▸ **WORK ITEM**: Report all lines from the entries below in which "プログレッシブ英和中辞典" appears.

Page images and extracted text
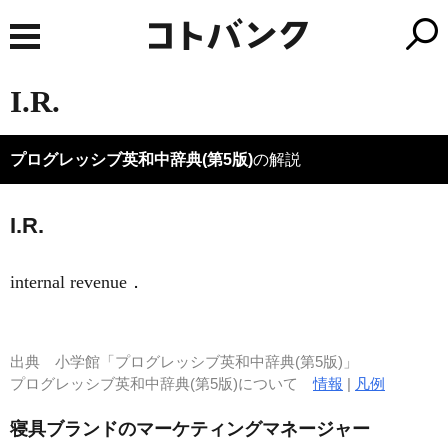
I.R.
プログレッシブ英和中辞典(第5版)
の解説
I.R.
internal revenue
．
出典
小学館「プログレッシブ英和中辞典(第5版)」
プログレッシブ英和中辞典(第5版)について
情報
|
凡例
寝具ブランドのマーケティングマネージャー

▸ **ANSWER BOX**:
プログレッシブ英和中辞典(第5版)
小学館「プログレッシブ英和中辞典(第5版)」
プログレッシブ英和中辞典(第5版)について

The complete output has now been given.